# Provided text

• • •

Every sermon should have a text. That is to say, it should be an explication and application of some portion of Holy Scripture.
A distinction is often made been ‘textual preaching’ and ‘expository preaching’. The supposition is that there is a fundamental difference between preaching from a short section of the Bible (a single verse, say) and preaching from a longer portion (such as a paragraph). But there is (or should not be) any fundamental difference. Whether the text is a single sentence or an entire chapter, the sermon should be a true exposition, not using that sentence as an isolated motto, but rather placing it in its proper context.
There are two kinds of single propositions that may properly be taken as texts for sermons. The first kind are the capital texts: those which sum up cardinal truths of the Bible (such as original sin, the divinity of Christ, the new birth, the Lord’s return) and from which the preacher may appeal to other parts of Holy Writ in order to fill out the meaning. The second kind are the epitome texts, which contain the main point of an entire passage (as Rom 6:1 sums up the ensuing discussion, and Lk 18:7f gives the intended ‘moral’ of a parable). In both cases, of course, the preacher must expound the entire passage, while paying special attention to the shorter section he has chosen as his text.
But the usual expository method should be that which explains and applies extended passages of Scripture. No teacher of science, or geography, or any other subject, would proceed by extracting isolated fragments from a text book and presenting them out of context. In the same way, the message of a book of the Bible is to be unfolded so that the hearers may grasp the overall flow of its story, message or argument.
Expository preaching shows how truth connects with truth. Such preaching models to the hearers how to read the Bible for themselves. It shows the symmetry of Bible truths, and promotes symmetry and stability of Christian character.

• • •

# Source data

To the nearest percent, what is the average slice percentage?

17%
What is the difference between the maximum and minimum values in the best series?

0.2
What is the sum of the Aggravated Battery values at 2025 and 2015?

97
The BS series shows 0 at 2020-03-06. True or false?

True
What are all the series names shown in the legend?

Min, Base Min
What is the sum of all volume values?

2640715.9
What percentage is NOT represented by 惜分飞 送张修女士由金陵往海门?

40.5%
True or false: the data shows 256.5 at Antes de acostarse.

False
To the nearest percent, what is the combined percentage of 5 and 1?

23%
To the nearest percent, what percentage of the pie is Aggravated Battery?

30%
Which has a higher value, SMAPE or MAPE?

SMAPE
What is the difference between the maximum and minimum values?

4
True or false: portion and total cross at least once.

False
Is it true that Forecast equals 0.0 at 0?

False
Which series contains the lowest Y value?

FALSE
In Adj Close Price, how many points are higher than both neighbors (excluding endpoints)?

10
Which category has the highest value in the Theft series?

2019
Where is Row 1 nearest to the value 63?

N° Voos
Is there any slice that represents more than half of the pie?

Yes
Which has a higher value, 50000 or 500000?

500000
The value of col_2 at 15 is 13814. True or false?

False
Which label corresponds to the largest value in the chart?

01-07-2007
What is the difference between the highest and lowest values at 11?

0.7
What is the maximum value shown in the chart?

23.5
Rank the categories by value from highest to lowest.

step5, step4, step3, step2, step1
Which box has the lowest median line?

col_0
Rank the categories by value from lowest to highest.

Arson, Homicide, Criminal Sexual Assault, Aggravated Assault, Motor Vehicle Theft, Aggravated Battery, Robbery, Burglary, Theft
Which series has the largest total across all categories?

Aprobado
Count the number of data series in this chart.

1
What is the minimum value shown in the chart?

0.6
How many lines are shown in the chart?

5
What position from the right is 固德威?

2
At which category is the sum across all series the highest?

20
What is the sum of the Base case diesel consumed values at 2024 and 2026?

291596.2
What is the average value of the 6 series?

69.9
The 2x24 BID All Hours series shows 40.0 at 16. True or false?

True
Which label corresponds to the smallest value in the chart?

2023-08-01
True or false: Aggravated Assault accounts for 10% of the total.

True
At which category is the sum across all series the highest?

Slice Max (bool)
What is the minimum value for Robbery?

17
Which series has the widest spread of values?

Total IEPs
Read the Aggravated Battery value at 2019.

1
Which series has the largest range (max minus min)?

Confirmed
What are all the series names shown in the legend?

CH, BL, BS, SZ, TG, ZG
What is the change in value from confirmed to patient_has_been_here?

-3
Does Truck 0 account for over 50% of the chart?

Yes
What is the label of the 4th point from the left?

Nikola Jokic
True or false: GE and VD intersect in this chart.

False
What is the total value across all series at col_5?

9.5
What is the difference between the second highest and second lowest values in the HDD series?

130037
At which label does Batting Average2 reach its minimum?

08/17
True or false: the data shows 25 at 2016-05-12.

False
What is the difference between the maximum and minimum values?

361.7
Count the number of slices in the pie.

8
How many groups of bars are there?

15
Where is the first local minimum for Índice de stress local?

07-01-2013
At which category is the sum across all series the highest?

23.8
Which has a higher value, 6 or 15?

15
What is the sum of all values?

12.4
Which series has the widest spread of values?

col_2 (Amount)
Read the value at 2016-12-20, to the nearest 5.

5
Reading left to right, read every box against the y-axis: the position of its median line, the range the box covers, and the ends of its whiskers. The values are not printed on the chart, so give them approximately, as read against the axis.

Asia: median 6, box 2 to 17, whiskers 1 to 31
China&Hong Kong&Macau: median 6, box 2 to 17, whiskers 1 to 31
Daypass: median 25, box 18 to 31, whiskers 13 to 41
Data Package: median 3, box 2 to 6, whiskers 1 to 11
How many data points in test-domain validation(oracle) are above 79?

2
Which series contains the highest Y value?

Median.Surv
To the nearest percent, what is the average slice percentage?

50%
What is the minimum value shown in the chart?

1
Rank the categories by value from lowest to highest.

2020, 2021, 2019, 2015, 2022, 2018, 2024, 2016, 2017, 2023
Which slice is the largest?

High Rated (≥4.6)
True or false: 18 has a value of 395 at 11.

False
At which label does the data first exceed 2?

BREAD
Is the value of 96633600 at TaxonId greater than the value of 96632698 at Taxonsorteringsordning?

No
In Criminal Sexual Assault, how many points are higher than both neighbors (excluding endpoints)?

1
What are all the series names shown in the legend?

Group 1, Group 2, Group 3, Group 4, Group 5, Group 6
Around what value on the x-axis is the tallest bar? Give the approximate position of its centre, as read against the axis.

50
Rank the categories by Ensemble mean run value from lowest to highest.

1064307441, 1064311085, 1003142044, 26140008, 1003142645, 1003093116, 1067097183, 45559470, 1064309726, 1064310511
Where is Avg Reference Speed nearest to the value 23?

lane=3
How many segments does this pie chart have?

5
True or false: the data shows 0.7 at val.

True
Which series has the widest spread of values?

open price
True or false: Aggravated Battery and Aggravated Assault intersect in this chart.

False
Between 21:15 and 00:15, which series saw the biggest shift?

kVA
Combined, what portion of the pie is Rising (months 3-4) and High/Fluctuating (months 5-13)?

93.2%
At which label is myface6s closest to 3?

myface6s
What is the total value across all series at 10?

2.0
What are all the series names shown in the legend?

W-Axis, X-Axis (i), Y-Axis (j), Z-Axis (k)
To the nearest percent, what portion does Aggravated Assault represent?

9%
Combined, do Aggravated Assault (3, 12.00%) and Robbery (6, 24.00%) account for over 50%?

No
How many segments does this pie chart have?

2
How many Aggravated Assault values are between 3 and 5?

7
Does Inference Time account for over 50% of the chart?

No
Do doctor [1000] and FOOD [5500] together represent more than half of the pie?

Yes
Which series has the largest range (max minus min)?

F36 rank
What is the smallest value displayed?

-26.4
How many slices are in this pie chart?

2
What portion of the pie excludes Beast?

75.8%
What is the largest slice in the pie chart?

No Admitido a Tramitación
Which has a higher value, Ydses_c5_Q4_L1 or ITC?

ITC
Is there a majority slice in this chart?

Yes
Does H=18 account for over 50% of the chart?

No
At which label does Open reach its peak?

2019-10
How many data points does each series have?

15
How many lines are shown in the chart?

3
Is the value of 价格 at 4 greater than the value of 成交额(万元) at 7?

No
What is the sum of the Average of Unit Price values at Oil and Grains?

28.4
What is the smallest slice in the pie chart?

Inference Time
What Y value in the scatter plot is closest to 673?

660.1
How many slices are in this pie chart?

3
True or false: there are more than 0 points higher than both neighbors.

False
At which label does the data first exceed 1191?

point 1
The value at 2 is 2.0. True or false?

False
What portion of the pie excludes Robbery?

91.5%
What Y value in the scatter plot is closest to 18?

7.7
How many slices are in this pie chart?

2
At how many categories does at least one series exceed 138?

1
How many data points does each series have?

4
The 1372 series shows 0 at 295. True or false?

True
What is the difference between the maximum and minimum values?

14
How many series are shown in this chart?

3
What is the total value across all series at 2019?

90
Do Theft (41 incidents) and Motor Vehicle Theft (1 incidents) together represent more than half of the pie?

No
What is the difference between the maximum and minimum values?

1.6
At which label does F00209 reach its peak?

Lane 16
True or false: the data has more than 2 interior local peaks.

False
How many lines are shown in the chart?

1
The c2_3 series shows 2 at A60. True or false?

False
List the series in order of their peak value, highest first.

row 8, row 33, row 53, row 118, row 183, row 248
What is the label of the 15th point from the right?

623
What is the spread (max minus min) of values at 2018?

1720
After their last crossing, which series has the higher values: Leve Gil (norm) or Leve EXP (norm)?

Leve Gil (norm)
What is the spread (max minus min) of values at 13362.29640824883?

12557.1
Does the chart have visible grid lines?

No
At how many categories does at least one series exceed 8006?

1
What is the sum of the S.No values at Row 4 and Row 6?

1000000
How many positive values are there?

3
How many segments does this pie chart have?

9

• • •

# What to do
1. According to the passage on expository preaching, why should the usual method be to explain and apply extended passages of Scripture? Answer in one to three sentences.
2. Carry the passage on expository preaching forward from its last sentence.
The rows have no part in this work.

# Task answers
1. No teacher of science, geography or any other subject would pull isolated fragments out of a textbook and present them out of context. In the same way, a book of the Bible should be unfolded so that the hearers can grasp the overall flow of its story, message or argument.

2.
The pastor himself will profit immensely from a commitment to expository preaching. The necessary study and discipline will shape both his ministry and his own character. Moreover, it will relieve him of the tedious necessity of searching around for a text from which to preach, for his text is virtually chosen for him. Subjects will crop up in the Bible passage to be expounded which would not lend themselves to whole discourses, but which can be handled more briefly, as and when they arise. Then again, expository preaching enables the pastor to touch on sensitive subjects without any in his audience thinking that he is singling them out for particular personal rebuke. He did not put the topic of predestination, say, or sexual faithfulness, into the Bible, God did.
Some fear that expository preaching will not interest the people. But, nothing, really, can be of greater interest than to know the mind of God as he has revealed it in Scripture. And the preacher himself should be find delight in it himself, and also render it as attractive as he can. Expository preaching presents divine truth in those aspects and relations in which it was placed by God. It is, accordingly, God’s chosen path to the human heart. Nothing could be more important or pleasant that to follow that path and find hearts opened to God and his truth.
But is not the expository method too difficult, and too onerous? Certainly, it is not easy. But it will prove to be both the power and the wisdom of God unto salvation.
It might be supposed that an expository sermon lacks unity. But this is to suppose that the Scriptures themselves lack unity. In fact, the Bible readily divides into sections in each of which a leading theme may be identified and expounded.
Based on Dabney, Lectures on Sacred Rhetoric, chapter V.